Karşısındaki ona aşkla bakıp hayranlıkla gülümseyen kadın ile beraber zoraki gülümsedi Boran.
Hilal ile evleneli tam bir yıl olmuştu. Boşa geçen bir yıl...Bu bir yıl onun için oldukça zor geçmişti. Hayatında bir yılı öylesine yaşamış gibiydi. Hilal ile evlenmek istememişti ama bazı mecburiyetler ve sorumlulukları onları evli bir çift yapmıştı. Bu mecburiyetin sebebi kendisi olsa bile kadına olan kötü hislerine engel olamıyordu.
İçinde ona karşı duyduğu anlamsız nefret vardı. Kadın bu nefreti hak etmek için hiçbir şey yapmadığı halde bu kadını sevmiyordu. Bu bir yıl içinde elinden geldiğince onunla daha az muhatap olmaya çalışmıştı. Her seferinde işlerini veya yorgunluğunu bahane ederek onunla vakit geçirmekten kaçınmıştı. Ama son zamanlarda bu taktiği pek işe yaramıyordu. Genç kadın artık daha fazla kocasıyla vakit geçirmek istiyor, ona yakın olmak istiyordu.
Hilal ile evlenmesinde büyük etken aşk dışında her şeydi.

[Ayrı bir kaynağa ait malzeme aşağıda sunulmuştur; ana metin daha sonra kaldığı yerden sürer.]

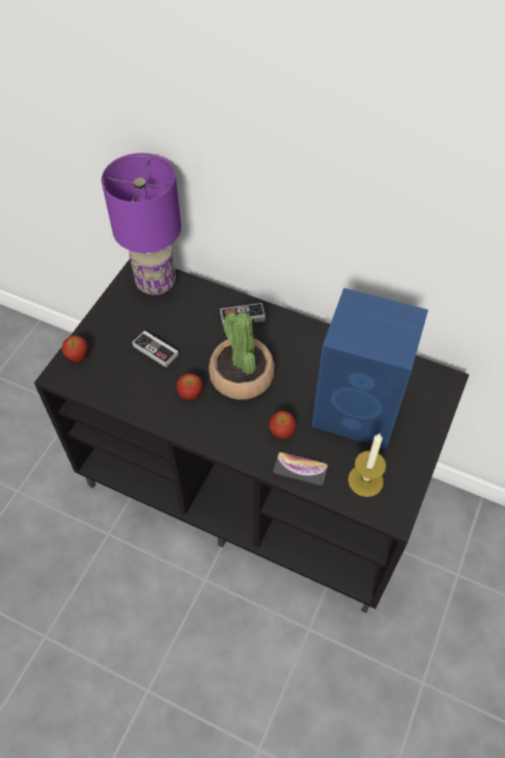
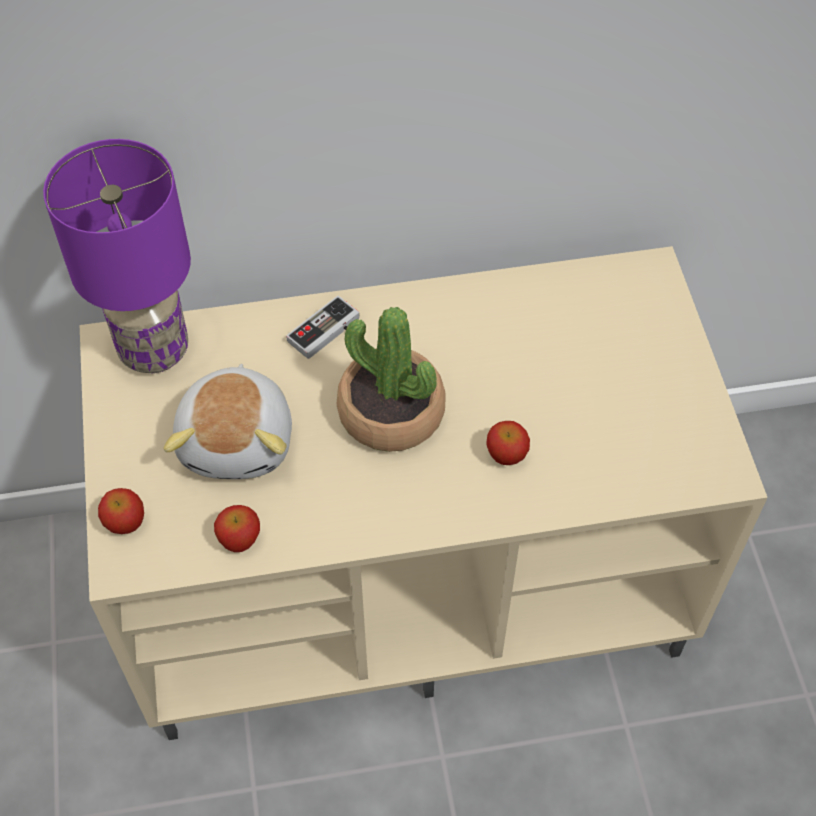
camera: 35 degrees left, 0 degrees up
(158, 347) = (239, 440): game controller -> plush toy
(190, 394) = (341, 477): apple -> apple (240, 539)
(255, 483) = (411, 581): black tv stand -> beige tv stand
(300, 469) = (569, 488): phone -> none
(359, 410) = (580, 368): blue speaker -> none
(365, 480) = (659, 453): candle -> none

Küçük oğlu Can'ın bir anneye ihtiyacı vardı ve ona annelik yapacak en uygun kişi bu kadındı. Can onun Hilal'den olmayan tüm varlığını adadığı tek oğluydu. Zamanında ,sevdiği kadından olan, oğlu onu hayata bağlayan en büyük etkenlerden biriydi. Eğer şimdi hayata kaldığı yerden devam ediyorsa bunun sebebi kesinlikle oğlu idi.
Biricik ve tek aşkı olan karısının ölümünden sonra hayata küsmüş, elini ayağını her şeyden çekmişti. Yaşamak anlamsız ve yararsız gelmeye başlamıştı. Dibi görmesine rağmen hayata tekrar tutunmasının sebebi oğluydu.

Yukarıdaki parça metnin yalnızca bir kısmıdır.